We have confirmed that magnetic nanoparticles represent a versatile vector for gene therapy, with high stability towards degradation. They combine a high introduction potential with good biocompatibility and low cytotoxicity. With magnetic and immune targeting, they offer the possibility of additional targeting strategies.⁵ In this study, we used MTT and Matrigel invasion assay to detect changes in the proliferative and invasive abilities of choriocarcinoma JEG-3 cells after being treated by magnetic nanoparticle Hpa ASODN compounds. The results revealed that the invasive ability of JEG-3 cells was inhibited, and that after 48 and 72 hours, the proliferative ability was also obviously inhibited. Subsequently, we found that magnetic nanoparticle Hpa ASODN compounds can weaken the expression of Hpa mRNA and protein. Finally, we tested the effect of magnetic nanoparticle Hpa ASODN compounds on choriocarcinoma hypodermal tumors of nude mice. The results indicated that magnetic nanoparticle Hpa ASODN compounds can inhibit the growth of choriocarcinoma tumors. All of these results were identical with expectations. However, an unexpected outcome was the finding that proliferative ability after 24 hours was not affected. It was difficult for us to explain this result. Our initial view was that magnetic nanoparticle Hpa ASODN compounds did not produce any effect on JEG-3 cell proliferation after 24 hours.

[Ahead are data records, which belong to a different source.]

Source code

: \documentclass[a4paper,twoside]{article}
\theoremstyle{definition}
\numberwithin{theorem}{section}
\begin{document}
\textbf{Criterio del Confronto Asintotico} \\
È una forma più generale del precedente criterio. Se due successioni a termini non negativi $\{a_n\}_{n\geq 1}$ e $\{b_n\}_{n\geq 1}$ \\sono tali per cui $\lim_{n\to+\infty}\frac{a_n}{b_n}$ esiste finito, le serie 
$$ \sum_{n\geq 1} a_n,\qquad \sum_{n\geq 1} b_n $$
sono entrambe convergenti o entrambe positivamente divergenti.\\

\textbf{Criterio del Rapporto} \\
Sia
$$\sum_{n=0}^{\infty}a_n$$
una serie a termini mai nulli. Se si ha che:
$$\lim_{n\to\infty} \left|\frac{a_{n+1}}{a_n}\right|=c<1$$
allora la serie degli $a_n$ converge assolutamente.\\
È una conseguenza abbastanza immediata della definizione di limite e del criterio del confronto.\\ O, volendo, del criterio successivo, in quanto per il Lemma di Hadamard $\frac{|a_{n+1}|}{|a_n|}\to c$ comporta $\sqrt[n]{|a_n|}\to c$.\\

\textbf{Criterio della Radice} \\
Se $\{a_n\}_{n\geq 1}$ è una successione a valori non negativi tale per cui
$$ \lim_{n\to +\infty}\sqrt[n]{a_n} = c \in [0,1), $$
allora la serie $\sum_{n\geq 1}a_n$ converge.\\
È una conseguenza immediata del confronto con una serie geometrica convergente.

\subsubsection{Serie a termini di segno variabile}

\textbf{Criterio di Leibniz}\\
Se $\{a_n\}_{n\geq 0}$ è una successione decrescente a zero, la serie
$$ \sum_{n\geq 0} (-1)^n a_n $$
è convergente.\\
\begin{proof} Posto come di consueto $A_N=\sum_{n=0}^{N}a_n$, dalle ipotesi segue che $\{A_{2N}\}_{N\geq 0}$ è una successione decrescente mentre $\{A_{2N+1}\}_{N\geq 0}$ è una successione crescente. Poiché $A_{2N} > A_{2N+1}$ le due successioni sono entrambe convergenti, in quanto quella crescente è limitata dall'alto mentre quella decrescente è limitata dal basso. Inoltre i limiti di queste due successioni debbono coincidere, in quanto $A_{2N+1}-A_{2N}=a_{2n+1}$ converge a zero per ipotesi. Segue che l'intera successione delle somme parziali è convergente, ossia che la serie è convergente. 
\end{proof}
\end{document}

Transfected by Fe₃O₄-dextran-anti-βHCG magnetic nanoparticles, Hpa ASODNs inhibited the expression of JEG-3 cells’ Hpa directly, which hints that Fe₃O₄-dextran-anti-βHCG magnetic nanoparticles are a kind of effective gene vector. Subsequently, we found that the invasive and proliferative abilities of JEG-3 cells and the growth of choriocarcinoma hypodermal tumors of nude mice had been obviously controlled, and this result should be connected with the inhibition of Hpa expression. The reason is that the growth of tumors is not only relevant to the proliferation of tumor cells but is also associated with the invasion of cells. If tumor cells want to invade surrounding organs, it is necessary for them to dissolve extracellular matrix. Thus when the expression of Hpa is inhibited, the solvency of tumor cells is weakened, and so the growth of tumor cells is inhibited also. On the other hand, we found that magnetic nanoparticle Hpa ASODN compounds do not have any toxicity to nude mice, so it is reasonable for us to consider this as a safe and effective tumor remedy.

Acknowledgments

This project was supported by the National Natural Science Foundation of China (grant 81101995) and the Natural Science Foundation of Hunan Province (grant 13JJ4120).

Disclosure

The authors report no conflicts of interest in this work.